• **Try it**
All of the entries should be restated word for word, but without their pictures.

• **Given data**
········
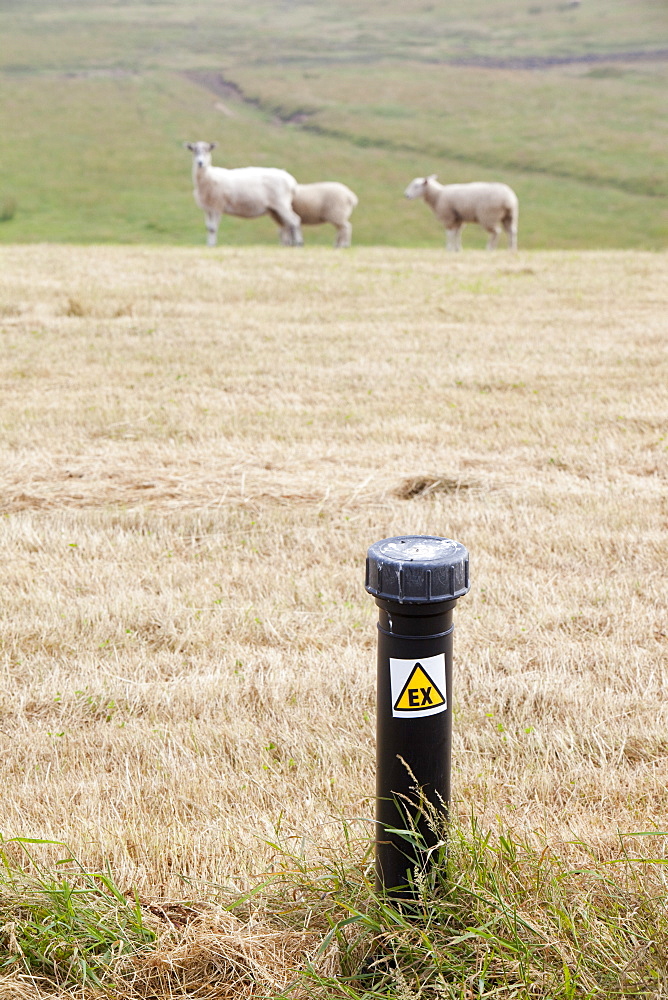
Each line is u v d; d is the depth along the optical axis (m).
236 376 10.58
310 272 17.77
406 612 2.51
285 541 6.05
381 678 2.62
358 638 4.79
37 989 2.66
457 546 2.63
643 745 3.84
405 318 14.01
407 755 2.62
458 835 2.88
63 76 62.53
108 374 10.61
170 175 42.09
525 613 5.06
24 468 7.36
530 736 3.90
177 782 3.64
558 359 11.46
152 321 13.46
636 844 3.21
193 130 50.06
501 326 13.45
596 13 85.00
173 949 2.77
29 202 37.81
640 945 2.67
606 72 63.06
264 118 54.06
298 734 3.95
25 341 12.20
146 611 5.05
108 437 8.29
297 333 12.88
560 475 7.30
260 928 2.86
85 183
········
• **Finished task**
Each line is u v d; d is the depth along the optical axis (m).
236 376 10.58
310 272 17.77
406 612 2.51
285 541 6.05
381 678 2.62
358 638 4.79
37 989 2.66
457 546 2.63
643 745 3.84
405 318 14.01
407 755 2.62
458 835 2.88
63 76 62.53
108 374 10.61
170 175 42.09
525 613 5.06
24 468 7.36
530 736 3.90
177 782 3.64
558 359 11.46
152 321 13.46
636 844 3.21
193 130 50.06
501 326 13.45
596 13 85.00
173 949 2.77
29 202 37.81
640 945 2.67
606 72 63.06
264 118 54.06
298 734 3.95
25 341 12.20
146 611 5.05
108 437 8.29
297 333 12.88
560 475 7.30
260 928 2.86
85 183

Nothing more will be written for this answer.